In difesa le ragazze tendono a scivolare. Ma solo se scivolano anche le altre quattro, se no pensano di dare troppo nell’occhio, si rialzano subito e dissimulano, dedicandosi a schiacciare i punti neri. Viceversa i maschi attuano la strategia della resistenza passiva del Mahatma Ghandi, tipo regular season NBA, oppure ti fanno proditoriamente passare per stopparti contro il tabellone, ma roteano le braccia come scimitarre che neanche Jihadi John e finisce tipo Australia-Filippine, quattro contusi e otto giocatori daspati dopo l’intervento dell’esercito.

Ogni tanto le ragazze chiamano anche time out, e si vede che a una è venuto in mente un gossip, pensi tu. E invece no, prendono la lavagnetta, sì, quella lì di plastica con cui il coach vi percuote di taglio, che voi usate per stilizzarci sopra dei membri maschili col pennarello indelebile o scrivere che la mamma di Ivan fa la pornostar. E loro ci disegnano sopra tipo le azioni, che dopo tutte provano a riprodurre in campo. Solo che poi alla fine non tira nessuna. Fanno l’inchino verso la giuria al tavolo e aspettano un voto sul volteggio nell’imbarazzo generale.

Argomento trash talking: le ragazze non sono veri uomini (cit. Collovati), e quindi non sanno fare trash talking. Le più violente si mettono un dislike su Instagram, si fanno le boccacce e gnègnègnè. E poi dopo i canestri non si possono neanche battere il petto come noi, che si fanno subito male, come quando tu esultavi alla Tafazzi dopo le triple e sei rimasto offeso.

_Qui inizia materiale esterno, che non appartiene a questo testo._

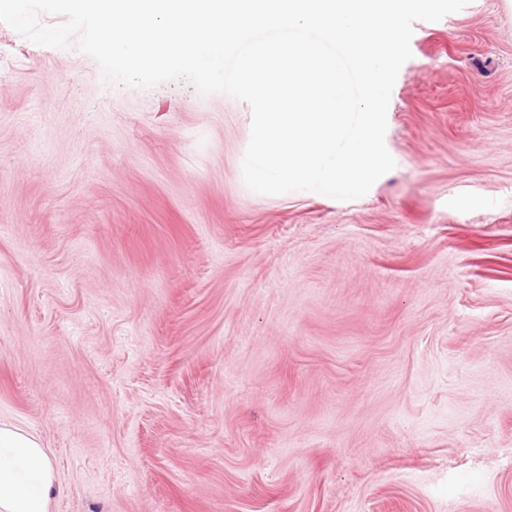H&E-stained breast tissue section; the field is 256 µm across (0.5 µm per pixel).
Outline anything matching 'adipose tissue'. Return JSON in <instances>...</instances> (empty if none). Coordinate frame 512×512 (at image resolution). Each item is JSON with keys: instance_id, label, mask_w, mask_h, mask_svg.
<instances>
[{"instance_id": "1", "label": "adipose tissue", "mask_w": 512, "mask_h": 512, "mask_svg": "<svg viewBox=\"0 0 512 512\" xmlns=\"http://www.w3.org/2000/svg\"><path fill=\"white\" fill-rule=\"evenodd\" d=\"M57 490L56 468L40 439L0 422V512H49Z\"/></svg>"}]
</instances>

Per queste cose qualcuna vorrebbe anche essere pagata, capito, che poi si sa che le donne sono venali e pensano all’economia domestica e si incazzano se compri la XBox a 40 anni, mica ti comprendono. E allora ogni tanto qualcuno promette loro dei soldi, che però non sempre alla fine dà, tanto non è mica una cosa seria. E allora si scopre che per fare quattro allenamenti al pomeriggio di tre ore e due al mattino, e la seduta video, e gli individuali, e una trasferta di due giorni, prendono come te che giochi in una Promo ambiziosa che vuole salire, e fai due allenamenti a settimana da un’ora e un quarto, più seduta video di squadra su Pornhub. Con la differenza che a te li danno.

Ora sai di cosa si tratta, piccolo mio, e potrai meglio difenderti quando ti diranno che se James Naismith fosse qui adesso, vorrebbe avere inventato solo il basket femminile...

*Per i lettori che guardano i programmi di Red Ronnie e si sono fermati al passo e tiro: il doppio step back non è un refuso, è il movimento più in voga del momento nel basket maschile, in pratica si tratta di fare la Milano-Sanremo all’indietro con la palla in mano prima di tirare, tra ooooh di stupore dello spettatore medio, quello che ha votato Ultimo ed è incazzato perché ha vinto “mammut”, mentre l’arbitro per non fischiare deve fingere la caduta della rètina. Inclusa nel gesto tecnico c’è l’esultanza, ma solo quando si segna, una volta ogni quattro milioni di tiri: si può fare il gesto dello strangolamento al difensore facendosi un selfie con Lapo Elkann seduto in prima fila.